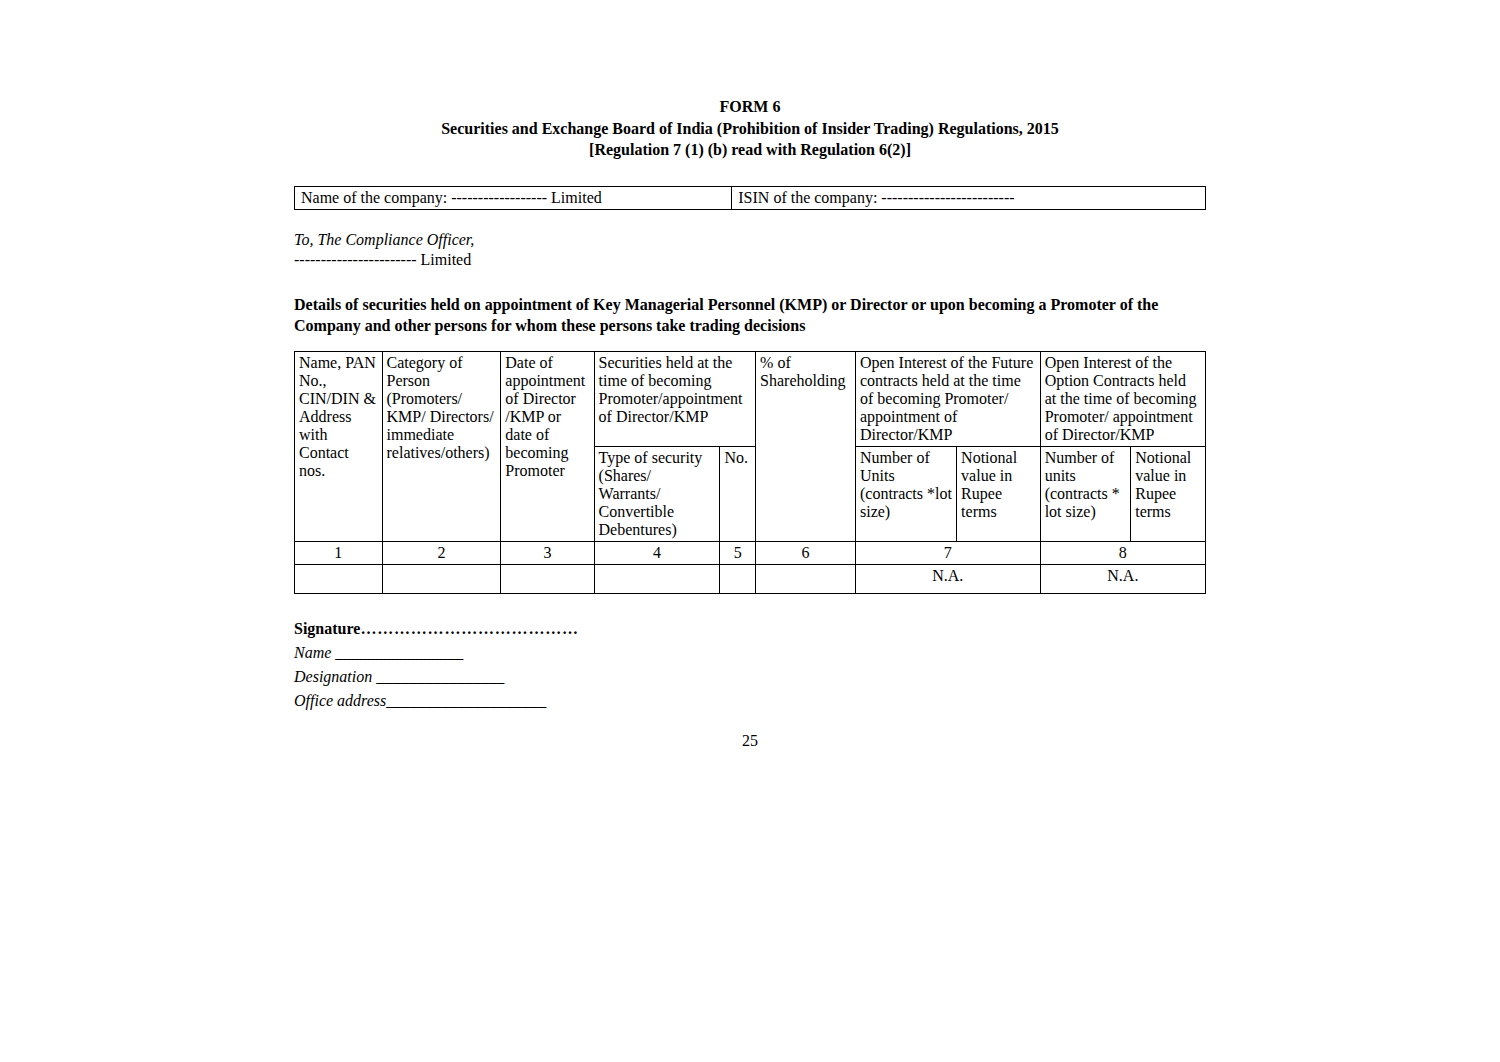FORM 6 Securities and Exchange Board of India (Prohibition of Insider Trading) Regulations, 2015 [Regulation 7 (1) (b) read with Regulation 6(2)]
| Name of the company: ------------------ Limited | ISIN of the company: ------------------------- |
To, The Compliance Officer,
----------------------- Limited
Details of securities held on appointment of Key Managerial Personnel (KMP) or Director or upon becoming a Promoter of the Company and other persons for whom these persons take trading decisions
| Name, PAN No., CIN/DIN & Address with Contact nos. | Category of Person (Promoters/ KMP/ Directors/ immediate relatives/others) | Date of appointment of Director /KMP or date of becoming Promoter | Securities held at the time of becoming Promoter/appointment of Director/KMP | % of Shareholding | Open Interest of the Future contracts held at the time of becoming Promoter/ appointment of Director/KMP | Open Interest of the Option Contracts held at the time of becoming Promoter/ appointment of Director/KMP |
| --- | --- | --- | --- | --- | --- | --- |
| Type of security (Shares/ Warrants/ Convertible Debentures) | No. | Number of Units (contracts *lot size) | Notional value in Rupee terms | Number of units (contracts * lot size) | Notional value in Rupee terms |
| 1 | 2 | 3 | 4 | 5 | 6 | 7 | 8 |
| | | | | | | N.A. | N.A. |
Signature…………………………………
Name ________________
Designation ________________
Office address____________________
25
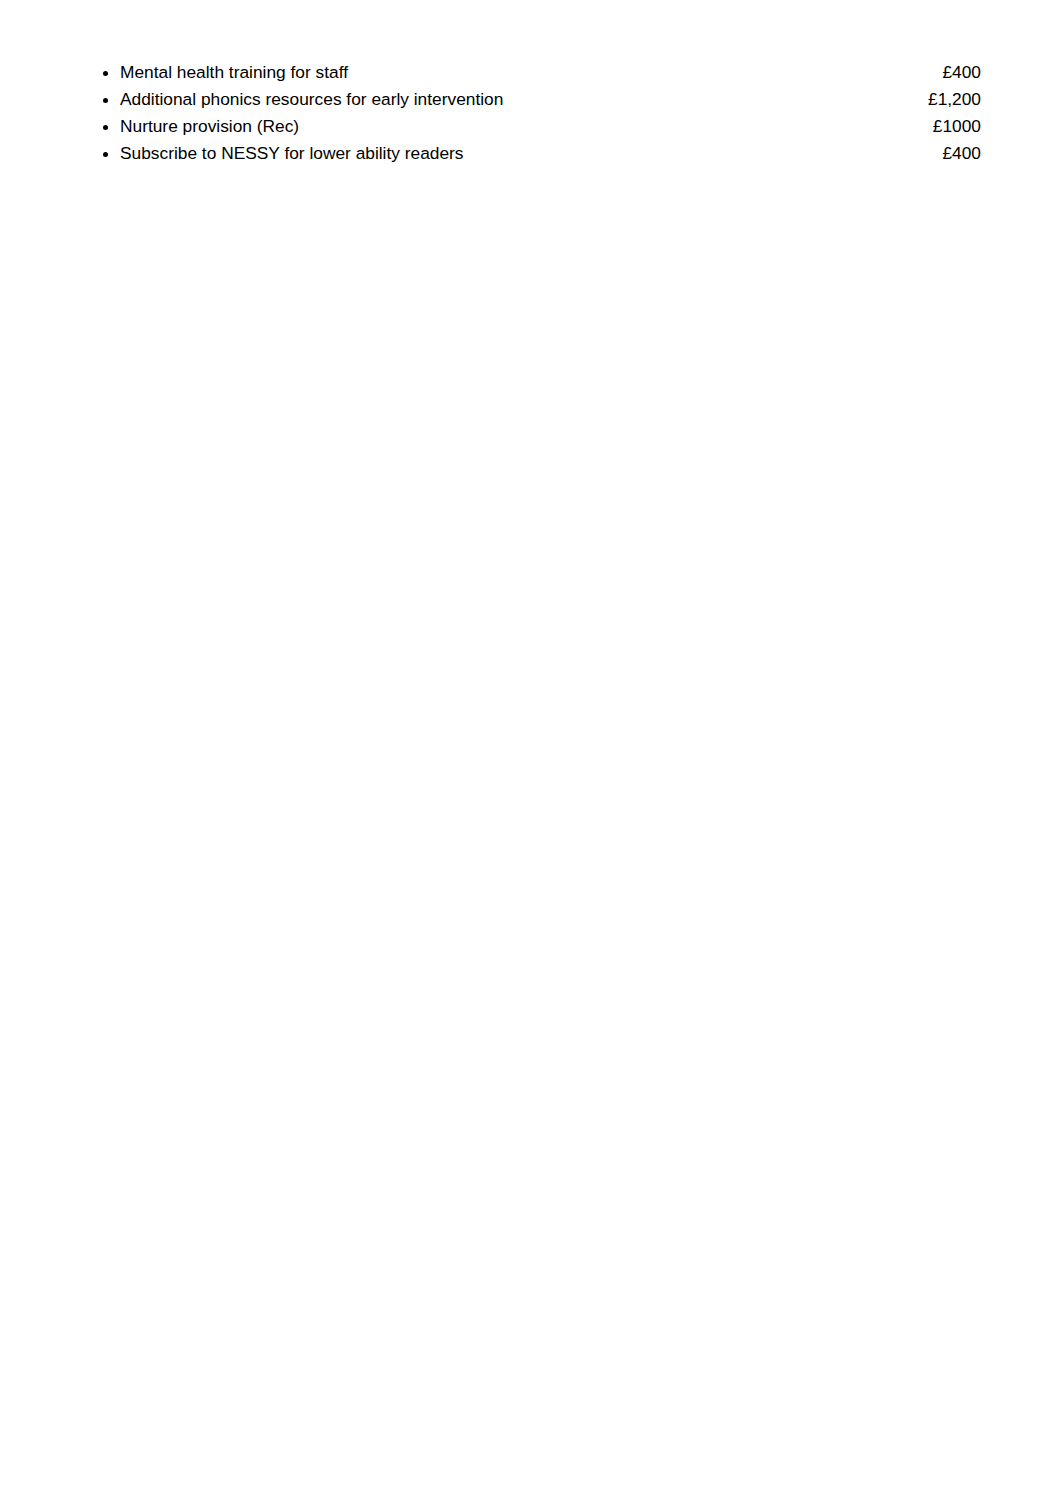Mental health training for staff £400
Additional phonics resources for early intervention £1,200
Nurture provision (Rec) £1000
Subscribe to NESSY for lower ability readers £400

_____

TASK BRIEF: Return the lines exactly as they stand, from the start of the entries through the line holding "----------------------- Limited"; omit the pictures.

TASK OUTPUT:
FORM 6 Securities and Exchange Board of India (Prohibition of Insider Trading) Regulations, 2015 [Regulation 7 (1) (b) read with Regulation 6(2)]
| Name of the company: ------------------ Limited | ISIN of the company: ------------------------- |
To, The Compliance Officer,
----------------------- Limited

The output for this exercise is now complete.